Solo existen dos prácticas sociales capaces de reconocer la incertidumbre y, por decirlo así, convivir con ella y domesticarla: la política y la religión.
La política es, por definición, un quehacer que se relaciona con lo que puede ser de este modo o de este otro, en suma, con lo contingente, aquello que no está sometido a la necesidad y carece de toda garantía. Por eso el buen político (que es algo distinto al gestor, al charlatán o al simple altavoz que por estos días abunda) cuenta a la vez con las virtudes de la seguridad y la prudencia. Seguridad para convencer a los ciudadanos de que el futuro será mejor, que mañana —según la frase de la vapuleada película— será otro día, y prudencia para caminar hacia él sabiendo que se pisa hielo frágil. El buen o gran político suele asomar, por eso, en los momentos amargos, cuando los seres humanos cuentan nada más con la voluntad para sostenerse.

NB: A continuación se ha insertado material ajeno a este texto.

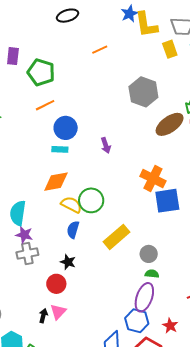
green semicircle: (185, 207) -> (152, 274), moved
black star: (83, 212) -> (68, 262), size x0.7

La religión, por su parte, o la práctica o creencia religiosa más bien, es el otro quehacer humano que sabe vivir o tratar con la incertidumbre. Las religiones, en especial las soteriológicas o de salvación (la católica desde luego), dan un sentido a la incertidumbre, a la espera en que consiste finalmente la vida, y ayudan a sostenerla evitando que lo peor se deje caer (según las palabras de San Pablo) “como un ladrón en la noche”.
Así en la hora presente, cuando se pelea a ciegas, la política y la religión tienen su oportunidad.
Y lo que sorprende, o alarma, es que ni el político ni el religioso parezcan darse cuenta. Ello puede deberse a que los políticos creyeron que su tarea era distribuir la abundancia y los clérigos que la suya era regular la moral sexual.
Unos y otros olvidaron lo fundamental: cuán indigente es la condición humana.
En pocas palabras, las dos fuentes últimas de la seguridad humana, aquellas a las que se echa mano cuando lo peor ocurre o se asoma, cuando la estructura tiembla y el tiempo se hace incierto, no están. Y quizá eso sea lo que causa más profundamente la sensación de que todos, ciudadanos, científicos y técnicos, solo parezcan dar manotazos de ahogados y que su mayor anhelo sea el que sostiene al náufrago: encontrar de pronto un leño flotando al que poder abrazar o tropezar por fortuna con una isla donde pisar tierra firme.